Proper methodologies force you to do your homework, helping to make sure that you understand your market and can explain it to others. In a presentation rich with many practical suggestions, one of Mauritz’s tips was to always write your plans (and do write plans) as if you don’t know who will be doing the development. They should be self explanatory to anyone or you haven’t done your part.

Good product management processes also help support good communication, a critical success factor, yet often the first thing that breaks down on a team. Good processes help unite what are often disparate entities within an organization: product management, engineering, marketing and sales. What’s more, a thorough methodology will build in the essential communication channels that bring customers and the market into your decision-making, closing the loop with product strategy.

For example, Mauritz returned often to an trap that often captures tech companies: Are you building what customers want or what they need?

“Look at me. I really want a Ferrari, but I don't drive a Ferrari. Most of the time I drive a minivan because that is what we need. I don't want to drive one, but it’s really easy to get me talking about that Ferrari that I don't need.”

From a different perspective, Carrai made the same point with an example from the technology sector. Why is it, he wondered, that the established players in the document management sector were never able to make significant inroads in the new Web management market, even though the technology is very much related. Two reasons. First, the people are different, but, also, they had a few highly specific needs, such as the need to interface with certain Web development tools. While the solutions were extremely similar, the difference in needs was just enough to create an entirely new market, regardless of all the added “wants” the one side could supply.

Since people buy what they need, not what they want, you’d better get it right, which takes good salesmanship (at the front end of the development process as well as the back) and a discerning ear. One way to find out the real difference between a need and a want, at least in the business market, is to find out how the customer gets paid. If his bonus is based on a certain factor, such as cost containment or increased revenue, you can be fairly certain that it’s a need for him, not a want.

Mauritz stepped through the elements of the product management lifecycle (See Figure 1), explaining key elements and decision points at each stage. For example, when discussing the market analysis phase, he urged the audience to remember the difference between an available market and an addressable one. The addressable market is the one you can actually reach. It doesn’t matter how big an available market is if you’re prevented from making inroads.

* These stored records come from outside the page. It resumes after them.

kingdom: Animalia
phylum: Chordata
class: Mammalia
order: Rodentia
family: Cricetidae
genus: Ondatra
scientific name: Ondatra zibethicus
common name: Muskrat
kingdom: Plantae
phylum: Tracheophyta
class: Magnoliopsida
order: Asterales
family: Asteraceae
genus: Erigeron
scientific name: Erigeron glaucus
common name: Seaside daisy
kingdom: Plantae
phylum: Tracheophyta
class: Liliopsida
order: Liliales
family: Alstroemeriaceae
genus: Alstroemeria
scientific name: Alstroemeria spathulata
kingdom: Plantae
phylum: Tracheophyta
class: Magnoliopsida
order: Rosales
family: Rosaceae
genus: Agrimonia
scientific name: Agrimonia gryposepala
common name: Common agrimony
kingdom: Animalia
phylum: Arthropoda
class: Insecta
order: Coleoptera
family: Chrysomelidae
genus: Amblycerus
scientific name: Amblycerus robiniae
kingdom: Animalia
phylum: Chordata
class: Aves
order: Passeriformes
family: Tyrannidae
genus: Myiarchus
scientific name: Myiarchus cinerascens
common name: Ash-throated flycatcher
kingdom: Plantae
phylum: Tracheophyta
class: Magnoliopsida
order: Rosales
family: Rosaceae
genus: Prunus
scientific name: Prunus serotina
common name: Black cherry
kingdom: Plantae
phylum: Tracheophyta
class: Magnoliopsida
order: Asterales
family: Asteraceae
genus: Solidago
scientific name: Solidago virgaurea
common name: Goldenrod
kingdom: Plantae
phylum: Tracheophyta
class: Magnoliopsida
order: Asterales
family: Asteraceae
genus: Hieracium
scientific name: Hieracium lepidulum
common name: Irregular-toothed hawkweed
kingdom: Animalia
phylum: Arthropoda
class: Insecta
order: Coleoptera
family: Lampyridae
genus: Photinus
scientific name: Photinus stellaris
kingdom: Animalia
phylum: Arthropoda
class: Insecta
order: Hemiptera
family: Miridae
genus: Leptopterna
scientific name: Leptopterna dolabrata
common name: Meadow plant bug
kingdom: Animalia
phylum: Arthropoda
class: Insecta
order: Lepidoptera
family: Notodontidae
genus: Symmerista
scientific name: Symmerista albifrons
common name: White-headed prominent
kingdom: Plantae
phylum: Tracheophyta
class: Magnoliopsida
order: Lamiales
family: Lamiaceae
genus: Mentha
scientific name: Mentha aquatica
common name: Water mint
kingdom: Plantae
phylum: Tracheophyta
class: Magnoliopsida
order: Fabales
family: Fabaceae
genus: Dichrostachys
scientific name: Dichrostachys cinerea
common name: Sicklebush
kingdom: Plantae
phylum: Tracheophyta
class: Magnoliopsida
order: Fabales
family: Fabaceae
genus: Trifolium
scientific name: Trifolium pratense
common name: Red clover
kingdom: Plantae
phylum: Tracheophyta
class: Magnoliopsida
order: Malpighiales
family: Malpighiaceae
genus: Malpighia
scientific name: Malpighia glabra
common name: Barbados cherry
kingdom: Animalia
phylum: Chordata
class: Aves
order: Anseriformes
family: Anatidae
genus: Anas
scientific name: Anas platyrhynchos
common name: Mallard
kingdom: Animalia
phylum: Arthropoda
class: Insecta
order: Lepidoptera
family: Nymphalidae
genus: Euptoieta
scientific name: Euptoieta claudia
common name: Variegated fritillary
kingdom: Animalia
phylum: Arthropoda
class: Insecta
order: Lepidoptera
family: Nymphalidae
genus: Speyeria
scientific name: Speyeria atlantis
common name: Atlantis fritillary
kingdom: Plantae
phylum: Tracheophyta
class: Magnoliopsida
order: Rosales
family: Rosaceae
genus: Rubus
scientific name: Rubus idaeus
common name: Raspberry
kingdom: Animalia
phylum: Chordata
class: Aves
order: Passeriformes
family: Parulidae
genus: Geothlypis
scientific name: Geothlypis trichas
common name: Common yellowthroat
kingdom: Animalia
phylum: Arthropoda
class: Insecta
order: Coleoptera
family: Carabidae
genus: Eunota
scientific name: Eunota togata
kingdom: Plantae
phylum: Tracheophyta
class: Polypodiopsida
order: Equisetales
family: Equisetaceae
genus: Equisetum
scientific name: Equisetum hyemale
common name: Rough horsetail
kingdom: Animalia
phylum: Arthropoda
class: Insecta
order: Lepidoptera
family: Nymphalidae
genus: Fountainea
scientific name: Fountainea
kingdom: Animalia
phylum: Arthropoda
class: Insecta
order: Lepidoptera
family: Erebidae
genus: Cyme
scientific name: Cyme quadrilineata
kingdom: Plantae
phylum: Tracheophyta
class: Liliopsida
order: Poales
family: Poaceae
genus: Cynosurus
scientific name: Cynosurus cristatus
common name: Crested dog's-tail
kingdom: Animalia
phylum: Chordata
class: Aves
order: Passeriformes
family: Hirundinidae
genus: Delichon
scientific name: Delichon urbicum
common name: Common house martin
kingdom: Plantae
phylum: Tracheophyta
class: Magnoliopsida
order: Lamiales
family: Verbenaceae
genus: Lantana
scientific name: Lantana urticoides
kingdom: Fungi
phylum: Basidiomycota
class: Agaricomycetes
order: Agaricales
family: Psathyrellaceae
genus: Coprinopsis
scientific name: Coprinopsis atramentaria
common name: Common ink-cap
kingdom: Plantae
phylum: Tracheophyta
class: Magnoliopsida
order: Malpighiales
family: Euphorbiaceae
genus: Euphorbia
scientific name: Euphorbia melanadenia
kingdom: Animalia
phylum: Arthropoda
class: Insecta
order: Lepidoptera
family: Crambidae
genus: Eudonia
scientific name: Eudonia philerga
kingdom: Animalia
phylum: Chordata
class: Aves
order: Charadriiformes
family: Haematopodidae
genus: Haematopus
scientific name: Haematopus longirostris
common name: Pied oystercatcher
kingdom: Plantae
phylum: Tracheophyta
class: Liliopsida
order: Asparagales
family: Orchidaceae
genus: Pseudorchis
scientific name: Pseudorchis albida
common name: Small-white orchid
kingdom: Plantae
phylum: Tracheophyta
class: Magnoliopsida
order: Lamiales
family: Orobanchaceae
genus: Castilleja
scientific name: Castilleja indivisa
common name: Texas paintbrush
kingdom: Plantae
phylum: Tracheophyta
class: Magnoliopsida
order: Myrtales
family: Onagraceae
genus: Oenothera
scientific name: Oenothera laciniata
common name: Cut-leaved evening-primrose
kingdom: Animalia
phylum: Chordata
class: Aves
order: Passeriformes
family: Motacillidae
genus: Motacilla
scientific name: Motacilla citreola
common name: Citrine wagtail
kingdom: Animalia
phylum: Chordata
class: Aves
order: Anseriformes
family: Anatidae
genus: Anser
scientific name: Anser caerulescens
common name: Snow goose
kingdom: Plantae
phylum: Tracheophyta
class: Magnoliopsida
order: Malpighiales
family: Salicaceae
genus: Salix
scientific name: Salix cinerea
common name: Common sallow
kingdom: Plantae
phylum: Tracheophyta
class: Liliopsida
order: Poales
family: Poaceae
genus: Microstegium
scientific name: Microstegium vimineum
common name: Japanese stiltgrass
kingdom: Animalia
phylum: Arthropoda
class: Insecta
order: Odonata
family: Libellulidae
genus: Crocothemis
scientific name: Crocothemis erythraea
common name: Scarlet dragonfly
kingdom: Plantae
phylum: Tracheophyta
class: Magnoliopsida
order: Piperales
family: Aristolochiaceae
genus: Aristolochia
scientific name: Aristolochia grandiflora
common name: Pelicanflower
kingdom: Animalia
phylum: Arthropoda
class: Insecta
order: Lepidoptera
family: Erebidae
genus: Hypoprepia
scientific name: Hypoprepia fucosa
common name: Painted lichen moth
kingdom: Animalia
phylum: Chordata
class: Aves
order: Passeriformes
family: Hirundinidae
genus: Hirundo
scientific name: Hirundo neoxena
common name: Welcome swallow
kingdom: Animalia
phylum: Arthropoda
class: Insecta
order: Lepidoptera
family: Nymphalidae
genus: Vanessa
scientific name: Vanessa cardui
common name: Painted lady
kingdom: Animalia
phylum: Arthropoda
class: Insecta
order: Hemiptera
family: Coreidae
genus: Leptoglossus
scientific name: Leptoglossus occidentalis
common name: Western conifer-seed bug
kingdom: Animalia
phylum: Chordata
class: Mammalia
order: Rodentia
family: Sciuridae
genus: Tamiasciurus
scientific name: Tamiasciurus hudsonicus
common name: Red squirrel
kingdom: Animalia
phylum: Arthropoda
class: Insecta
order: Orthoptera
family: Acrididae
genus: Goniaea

  Critical Path to Success


According to Mauritz, there is no single system or template that will work for all organizations all of the time, but there are four keys to any effective product management process: 1) define inputs at each phase of the lifecycle; 2) define outputs which feed the next phase; 3) define the effort needed to produce the required outputs; and 4) have go/no-go decisions points at every phase. Combined with process enablers including project management, competitive intelligence, the right organization, quality assurance, and communication, entrepreneurs will have a considerably better chance of beating the odds on creating a successful product.

According to Carrai, “Especially in technology companies, product management is really business management--understanding what it is you're offering, who you're selling to, and how to construct your organization. It is the harmony between what your organization is and what you're delivering.”

That’s not a point to be lost on entrepreneurs. As he suggests, “If we think about product management from a global standpoint, in the technology-oriented company, the best product manager is often your CEO. That’s because it's not only what you're delivering to the market, it's how you think about your business.”